Single by Ric Ocasek

from the album This Side of Paradise
- B-side: "P.F.J."
- Released: 1986
- Genre: Pop rock
- Length: 4:41
- Label: Geffen
- Songwriter: Ric Ocasek
- Producers: Ric Ocasek; Chris Hughes; Ross Cullum;

Ric Ocasek singles chronology
| "Connect Up to Me" (1983) | "Emotion in Motion" (1986) | "True to You" (1986) |

Music video
- "Emotion in Motion" on YouTube

= Emotion in Motion (song) =

1986 single by Ric Ocasek

"Emotion in Motion" is a song by Ric Ocasek, primary vocalist, rhythm guitarist, songwriter, and frontman for the American new wave band of the Cars. It was featured on his second solo studio album, This Side of Paradise, and released as a single in late 1986. The tune topped the Album Rock Tracks chart and reached number 15 on the Billboard Hot 100. The song features Tears for Fears' guitarist, and co-lead vocalist Roland Orzabal as a guest musician. It was Ocasek's only top 40 hit as a solo artist.

Saved entries:
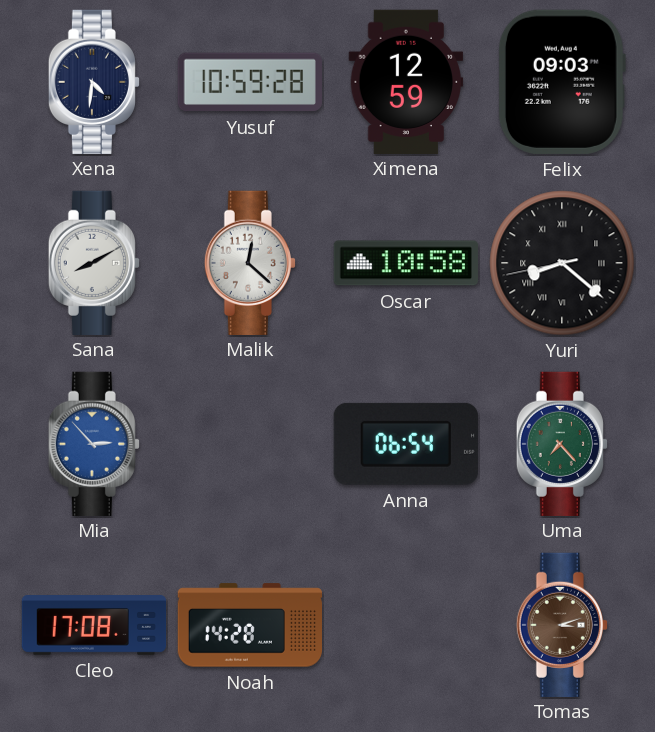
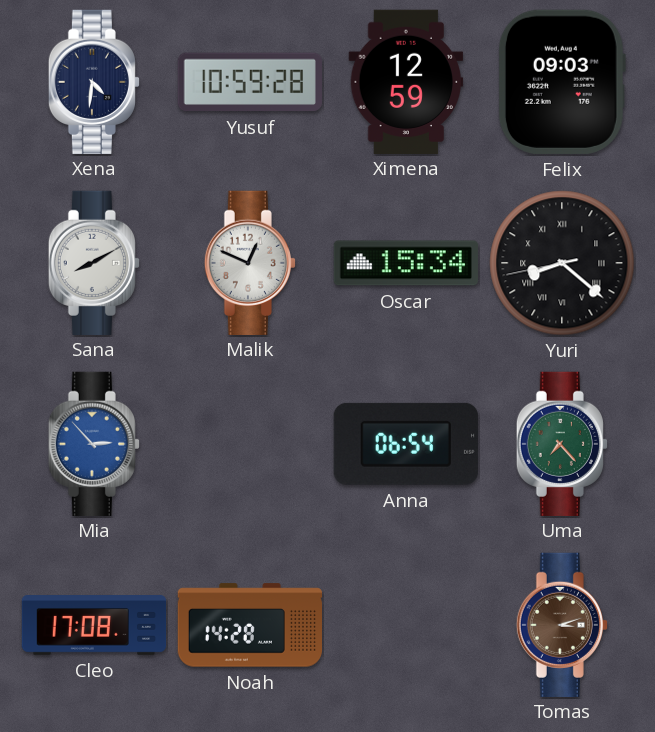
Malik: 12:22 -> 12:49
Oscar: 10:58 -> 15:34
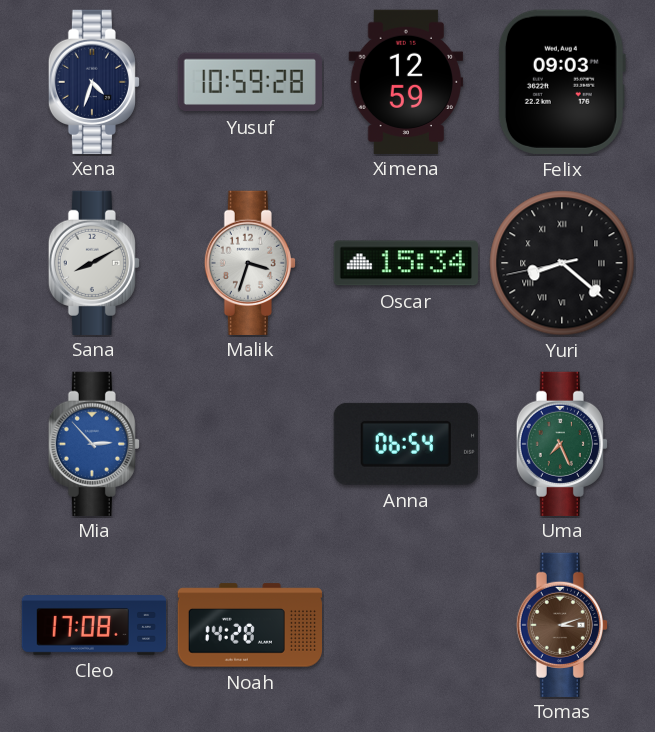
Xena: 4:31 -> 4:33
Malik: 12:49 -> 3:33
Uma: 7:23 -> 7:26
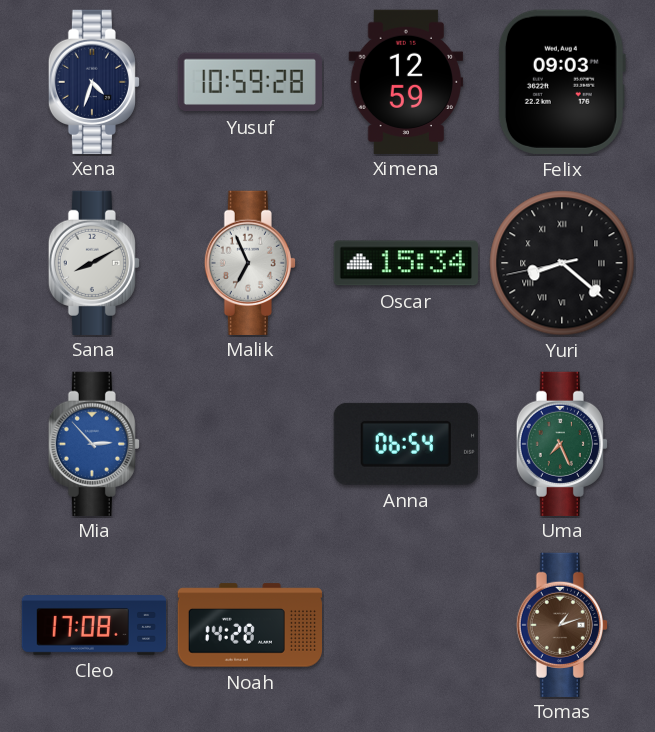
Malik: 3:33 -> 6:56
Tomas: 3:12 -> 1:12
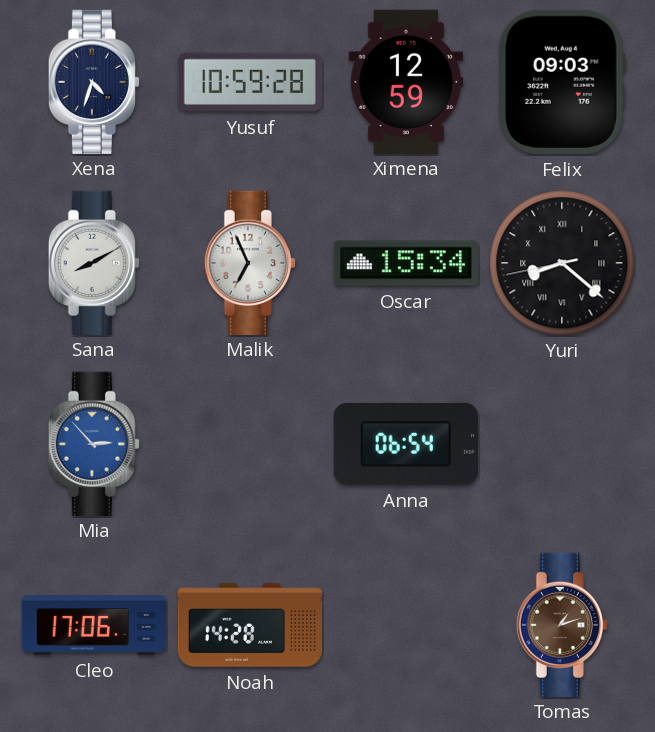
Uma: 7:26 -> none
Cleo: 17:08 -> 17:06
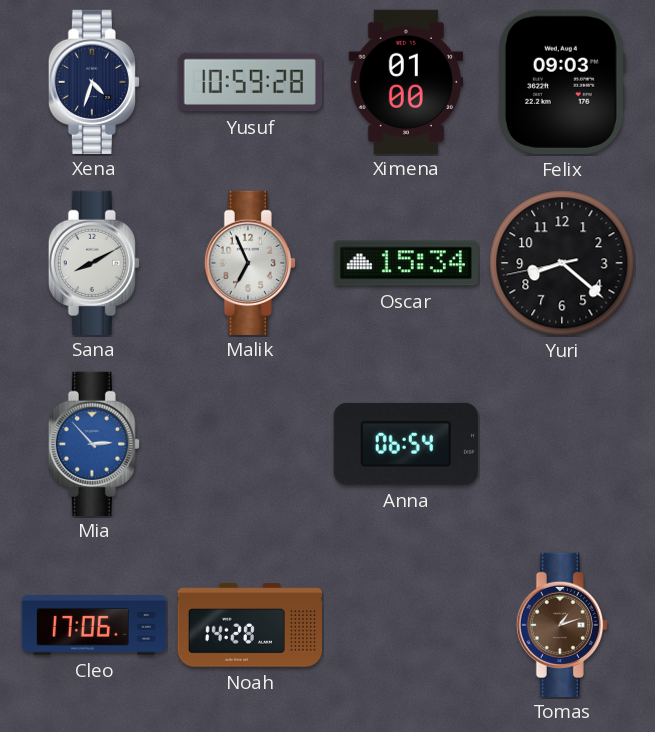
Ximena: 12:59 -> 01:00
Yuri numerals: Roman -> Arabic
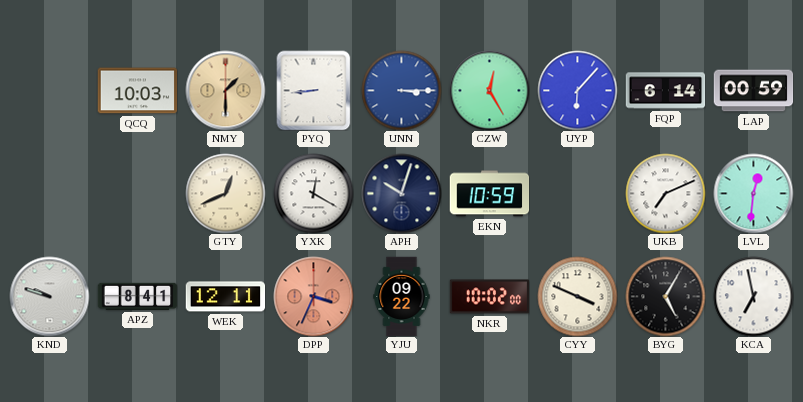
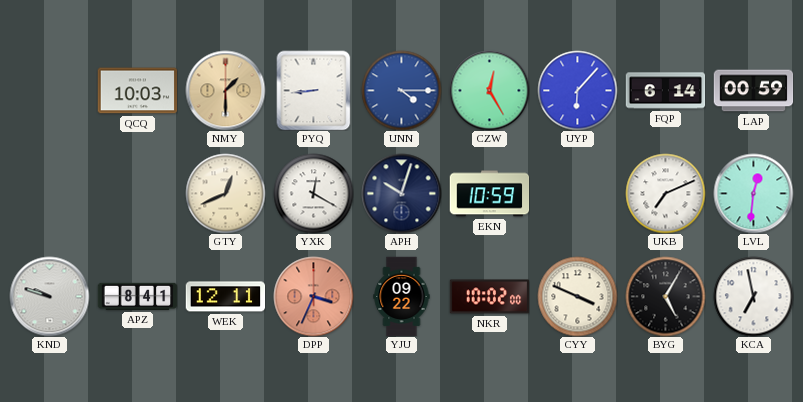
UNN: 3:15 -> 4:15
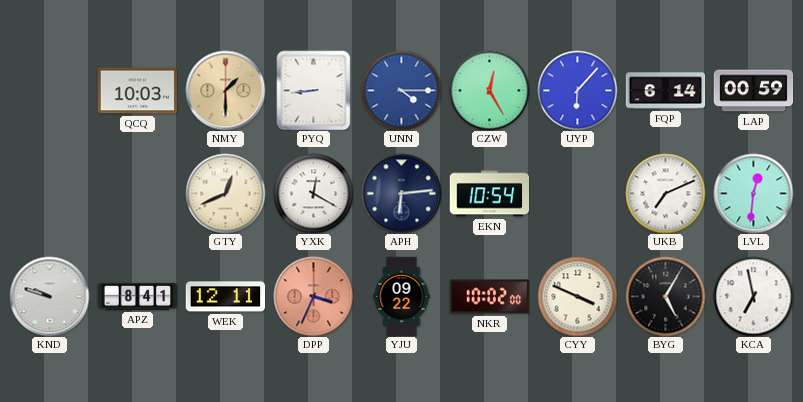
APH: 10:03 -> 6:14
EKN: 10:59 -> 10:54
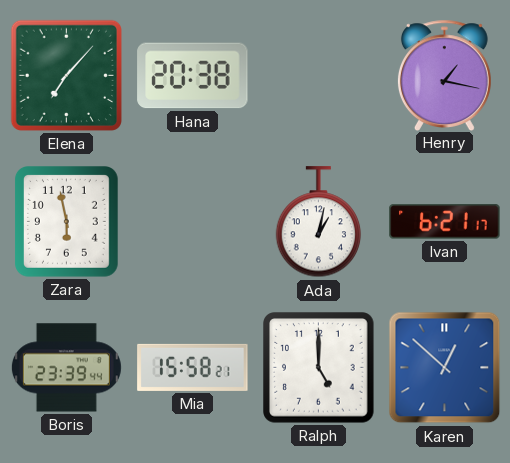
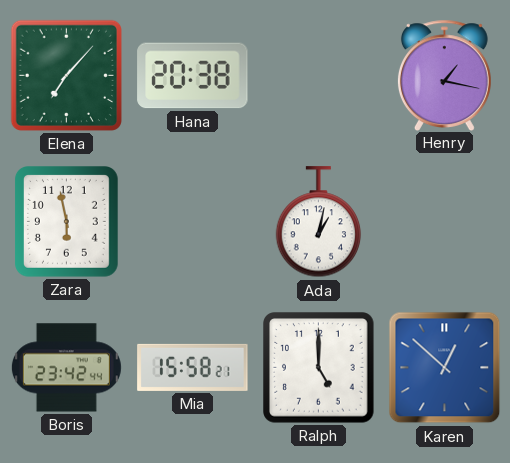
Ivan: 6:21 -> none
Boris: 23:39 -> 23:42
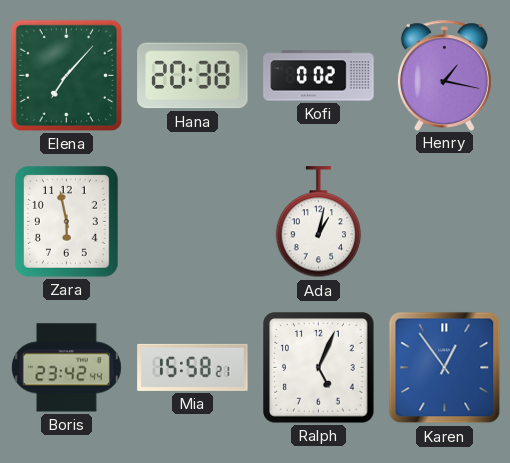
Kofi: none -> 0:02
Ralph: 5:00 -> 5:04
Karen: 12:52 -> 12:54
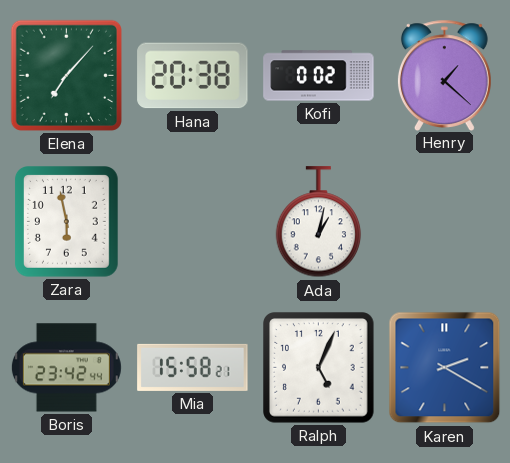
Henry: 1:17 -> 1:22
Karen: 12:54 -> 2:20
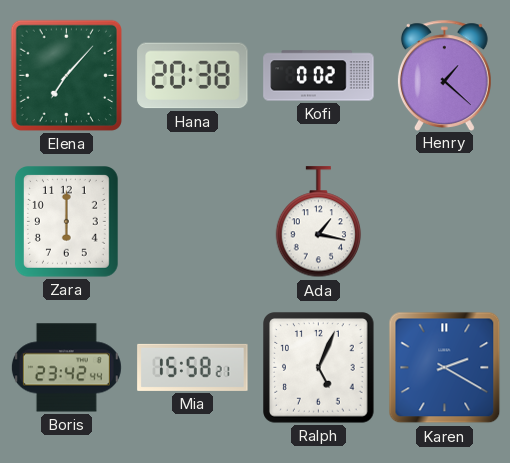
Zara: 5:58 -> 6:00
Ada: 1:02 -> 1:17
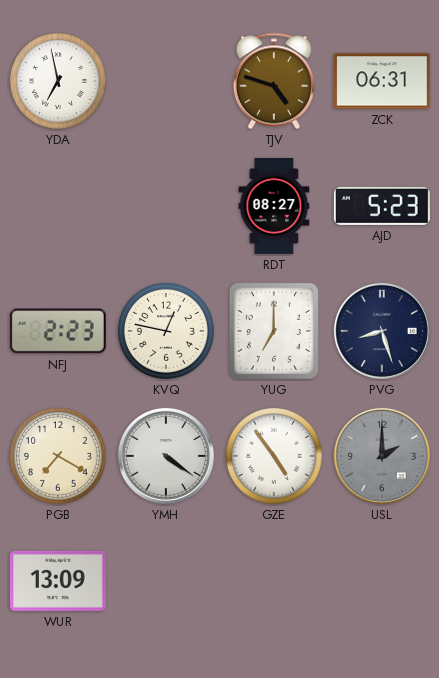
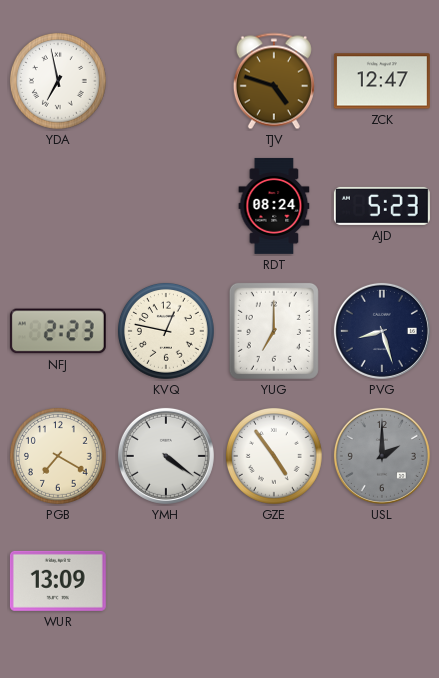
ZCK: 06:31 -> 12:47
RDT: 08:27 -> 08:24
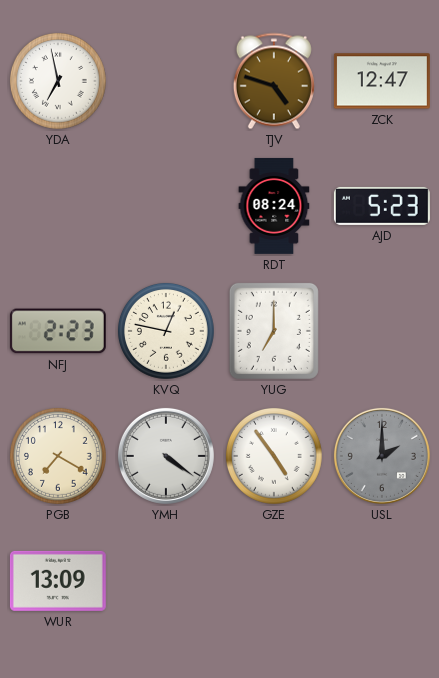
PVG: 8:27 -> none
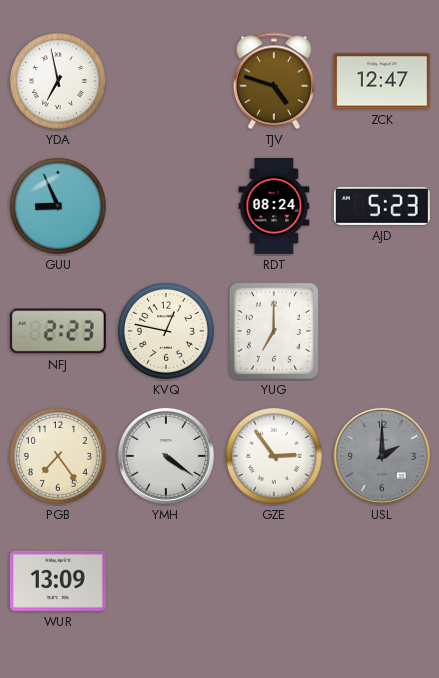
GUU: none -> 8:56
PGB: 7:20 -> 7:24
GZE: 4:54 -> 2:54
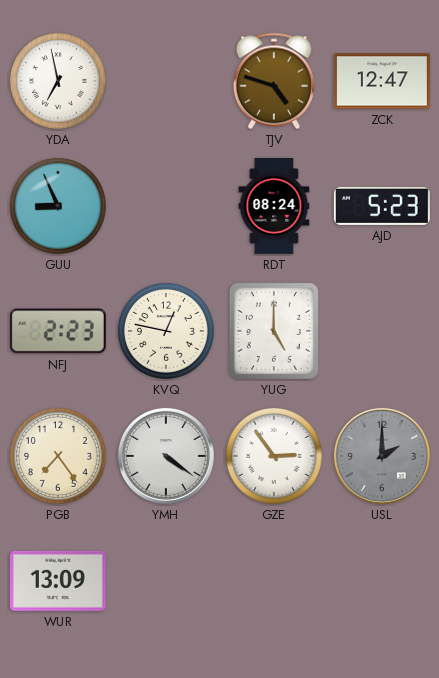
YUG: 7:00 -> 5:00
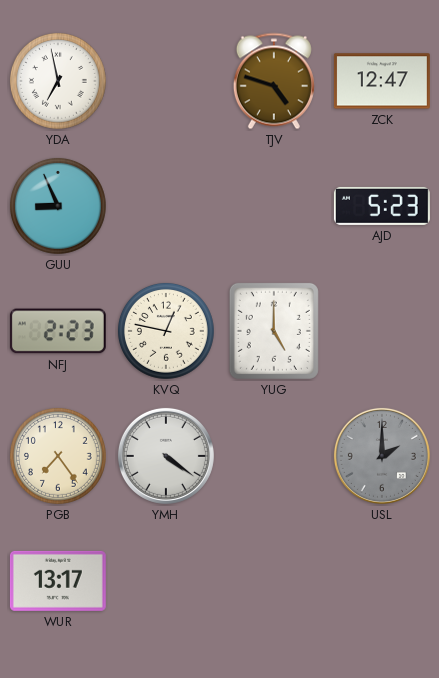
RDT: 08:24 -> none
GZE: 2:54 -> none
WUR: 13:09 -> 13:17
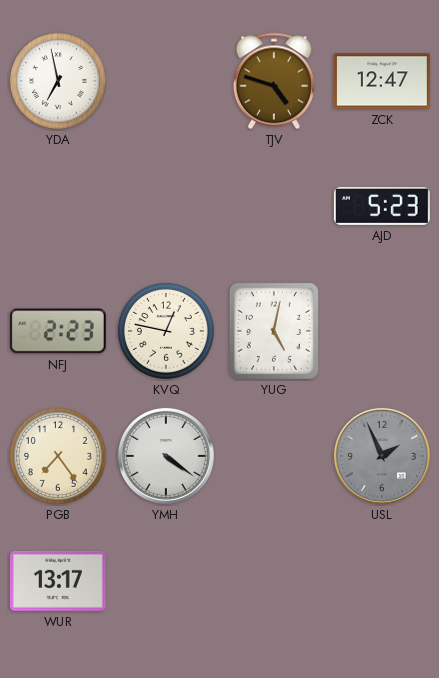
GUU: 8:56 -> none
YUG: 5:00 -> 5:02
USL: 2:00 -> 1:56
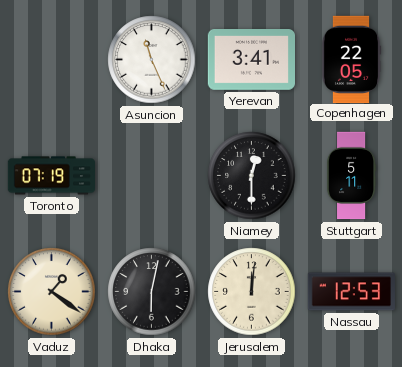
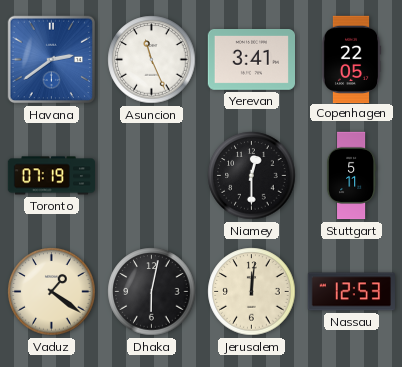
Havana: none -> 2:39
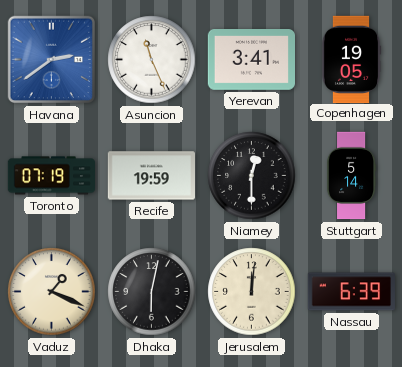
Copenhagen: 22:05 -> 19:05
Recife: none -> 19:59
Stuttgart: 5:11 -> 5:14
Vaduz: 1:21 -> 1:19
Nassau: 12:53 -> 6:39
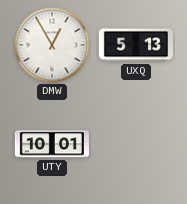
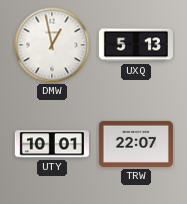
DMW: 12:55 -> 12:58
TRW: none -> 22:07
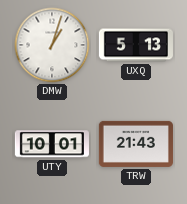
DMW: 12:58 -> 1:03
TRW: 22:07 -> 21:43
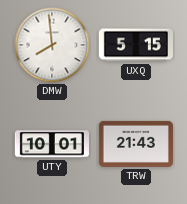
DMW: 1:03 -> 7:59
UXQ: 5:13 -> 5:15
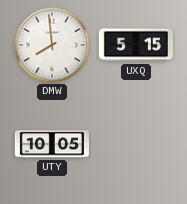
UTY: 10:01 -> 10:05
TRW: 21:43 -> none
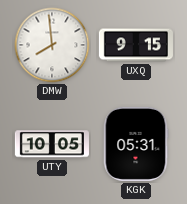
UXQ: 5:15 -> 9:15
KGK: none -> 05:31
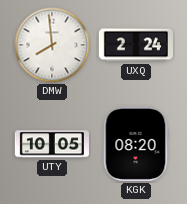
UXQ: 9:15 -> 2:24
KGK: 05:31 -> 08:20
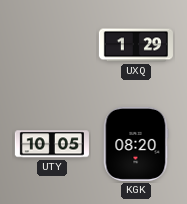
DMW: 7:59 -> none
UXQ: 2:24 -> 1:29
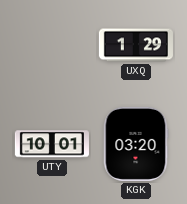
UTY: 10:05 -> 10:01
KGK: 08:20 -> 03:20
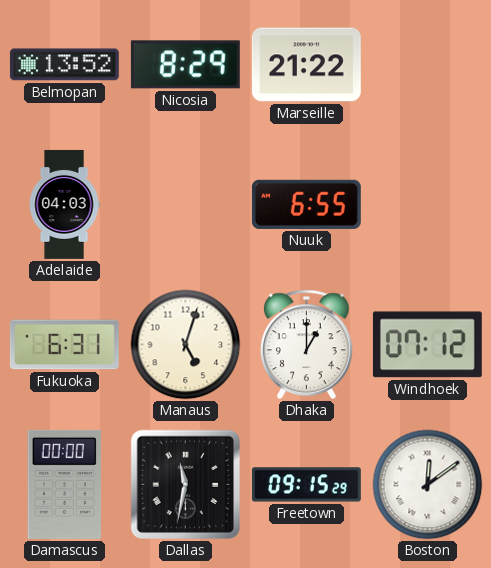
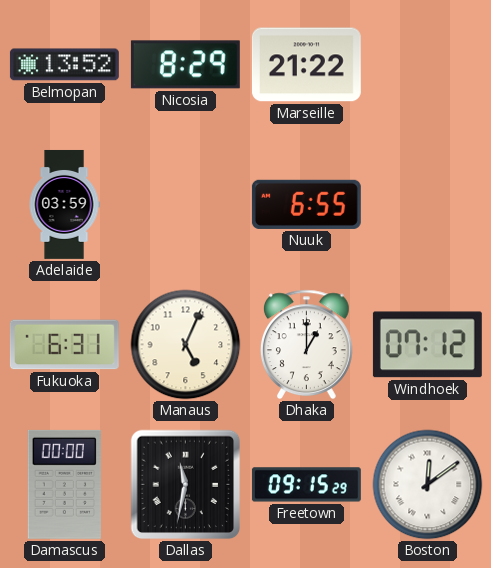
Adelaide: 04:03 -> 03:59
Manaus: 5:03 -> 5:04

Exercise set:
- A) List every producer credited in the "Emotion in Motion" song entry.
- B) Write the next part of the "Emotion in Motion" song entry, starting right after its final sentence.

Answer list:
- A) Ric Ocasek, Chris Hughes, Ross Cullum

- B)
== Background ==
Following the Cars' 1985 Greatest Hits release, its members split up to pursue solo projects. Lead guitarist Elliot Easton released a solo album in 1985, and both Ocasek and co-lead vocalist and bassist Benjamin Orr did the same in 1986.
Just as "Emotion in Motion" was Ocasek's only solo song to reach the Top 40, Orr's "Stay the Night" was the latter's only solo Top 40 hit.

The music video features Ocasek in a forest with an unconscious young woman. He slays a dragon to obtain a potion which successfully revives her, and is followed by a little person on the journey.

The band reunited to record their sixth studio album Door to Door (1987), which produced "You Are the Girl", the group's last Top 40 single.

== Charts ==
=== Weekly charts ===

Weekly chart performance for "Emotion in Motion"
| Chart (1986) | Peak position |
|---|---|
| Australia (Kent Music Report) | 8 |
| New Zealand (Recorded Music NZ) | 35 |
| US Billboard Hot 100 | 15 |
| US Adult Contemporary (Billboard) | 8 |
| US Top Rock Tracks (Billboard) | 1 |

=== Year-end charts ===

Year-end chart performance for "Emotion in Motion"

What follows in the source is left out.